* _Texto mostrado_
Los recursos y los procedimientos de los agentes de la inteligencia militar y los escuadrones de la muerte, que solían estar mezclados, no eran tan sofisticados como podríamos pensar. Sus acciones de seguimiento y exploración eran grotescas. Hay abundantes testimonios de víctimas que fueron perseguidos por agentes que se transportaron en vehículos que utilizaron semanas después para capturarlos o asesinarlos.


Lo indicado en el párrafo anterior es de importancia. Muchos testigos hablan del auto rojo de la marca Volkswagen que patrulló las inmediaciones de la capilla la Divina Providencia semanas antes de que el arzobispo fuera asesinado, el mismo auto que se estacionó el día del crimen. Por alguna razón, los testimonios suelen asociar el automóvil y a los agentes de un mismo cuerpo policial. Esto no debe sorprendernos, como se ha dicho, los agentes de la dictadura mostraban su prepotencia a plena luz del día, se presentaban frente a las casas de sus víctimas en una actitud clara: que sus víctimas supieran que estaban ahí.

[Entradas de la colección]
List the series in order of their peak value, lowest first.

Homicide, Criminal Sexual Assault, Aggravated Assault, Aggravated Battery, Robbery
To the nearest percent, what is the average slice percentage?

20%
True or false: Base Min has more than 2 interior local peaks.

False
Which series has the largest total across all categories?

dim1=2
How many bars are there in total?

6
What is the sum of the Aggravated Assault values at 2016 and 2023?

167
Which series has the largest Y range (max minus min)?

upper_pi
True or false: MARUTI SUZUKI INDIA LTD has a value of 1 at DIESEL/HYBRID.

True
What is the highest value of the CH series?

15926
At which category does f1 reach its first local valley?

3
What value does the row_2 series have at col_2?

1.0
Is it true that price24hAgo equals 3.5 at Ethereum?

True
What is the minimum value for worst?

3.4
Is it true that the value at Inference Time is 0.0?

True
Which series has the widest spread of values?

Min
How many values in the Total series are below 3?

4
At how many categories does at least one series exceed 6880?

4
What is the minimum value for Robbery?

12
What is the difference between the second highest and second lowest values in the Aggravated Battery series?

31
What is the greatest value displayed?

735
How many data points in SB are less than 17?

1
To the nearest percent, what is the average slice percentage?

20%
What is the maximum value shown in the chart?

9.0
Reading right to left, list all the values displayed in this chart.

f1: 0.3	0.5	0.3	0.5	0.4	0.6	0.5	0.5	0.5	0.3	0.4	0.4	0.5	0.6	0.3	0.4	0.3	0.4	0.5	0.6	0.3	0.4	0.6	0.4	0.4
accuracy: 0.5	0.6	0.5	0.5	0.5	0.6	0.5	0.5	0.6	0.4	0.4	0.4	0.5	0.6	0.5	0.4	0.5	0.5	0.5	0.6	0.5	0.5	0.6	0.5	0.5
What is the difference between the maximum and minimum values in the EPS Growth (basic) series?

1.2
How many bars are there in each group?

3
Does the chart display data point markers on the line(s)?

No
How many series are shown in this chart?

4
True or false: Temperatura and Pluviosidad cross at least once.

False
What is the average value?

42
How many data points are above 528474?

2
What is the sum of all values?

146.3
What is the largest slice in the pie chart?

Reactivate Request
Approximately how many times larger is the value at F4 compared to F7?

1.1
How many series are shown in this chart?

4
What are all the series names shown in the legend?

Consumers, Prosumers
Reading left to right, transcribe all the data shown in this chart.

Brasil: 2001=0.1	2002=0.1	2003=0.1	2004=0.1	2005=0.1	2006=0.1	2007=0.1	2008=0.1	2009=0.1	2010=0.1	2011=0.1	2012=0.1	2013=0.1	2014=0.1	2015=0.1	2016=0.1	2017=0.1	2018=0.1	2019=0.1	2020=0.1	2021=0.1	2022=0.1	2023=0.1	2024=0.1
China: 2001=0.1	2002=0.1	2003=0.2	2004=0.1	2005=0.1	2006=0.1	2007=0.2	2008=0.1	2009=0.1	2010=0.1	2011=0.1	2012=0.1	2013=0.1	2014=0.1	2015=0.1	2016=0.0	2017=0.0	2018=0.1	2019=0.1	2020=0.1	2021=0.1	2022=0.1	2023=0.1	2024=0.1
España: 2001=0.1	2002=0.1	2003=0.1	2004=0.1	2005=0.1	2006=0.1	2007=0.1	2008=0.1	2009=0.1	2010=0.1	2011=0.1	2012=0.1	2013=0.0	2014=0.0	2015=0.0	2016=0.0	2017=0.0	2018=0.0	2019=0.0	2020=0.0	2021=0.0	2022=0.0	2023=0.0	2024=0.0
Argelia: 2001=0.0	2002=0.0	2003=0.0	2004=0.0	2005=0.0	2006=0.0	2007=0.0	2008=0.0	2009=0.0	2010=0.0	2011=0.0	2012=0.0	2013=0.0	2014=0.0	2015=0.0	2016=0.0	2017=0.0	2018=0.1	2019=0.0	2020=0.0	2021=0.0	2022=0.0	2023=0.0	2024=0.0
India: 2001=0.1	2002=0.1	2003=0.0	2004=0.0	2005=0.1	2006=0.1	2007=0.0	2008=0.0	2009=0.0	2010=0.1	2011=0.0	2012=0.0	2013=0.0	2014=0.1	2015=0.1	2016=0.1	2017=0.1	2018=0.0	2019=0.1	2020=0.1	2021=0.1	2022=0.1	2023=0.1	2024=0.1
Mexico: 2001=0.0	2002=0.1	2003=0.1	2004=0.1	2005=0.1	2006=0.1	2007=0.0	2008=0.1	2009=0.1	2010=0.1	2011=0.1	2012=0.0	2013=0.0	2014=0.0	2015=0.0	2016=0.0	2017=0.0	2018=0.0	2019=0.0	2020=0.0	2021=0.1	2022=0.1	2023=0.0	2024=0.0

* _Lista de actividades_
1: Resume en dos oraciones el texto sobre los agentes de la dictadura.
2: Reproduce, tal como aparece en el texto sobre los agentes de la dictadura, el tramo desde "Los recursos y" hasta "capturarlos o asesinarlos.".
Los registros son un material independiente del texto.

* _Resultados por tarea_
1: Los agentes de la inteligencia militar y los escuadrones de la muerte, que solían estar mezclados, usaban recursos y procedimientos poco sofisticados y hacían un seguimiento grotesco, pues perseguían a sus víctimas en vehículos que semanas después usaban para capturarlas o asesinarlas. Muchos testigos hablan de un Volkswagen rojo que patrulló las inmediaciones de la capilla la Divina Providencia semanas antes del asesinato del arzobispo y que se estacionó el día del crimen, lo que refleja la prepotencia con que esos agentes actuaban a plena luz del día.

2:
Los recursos y los procedimientos de los agentes de la inteligencia militar y los escuadrones de la muerte, que solían estar mezclados, no eran tan sofisticados como podríamos pensar. Sus acciones de seguimiento y exploración eran grotescas. Hay abundantes testimonios de víctimas que fueron perseguidos por agentes que se transportaron en vehículos que utilizaron semanas después para capturarlos o asesinarlos.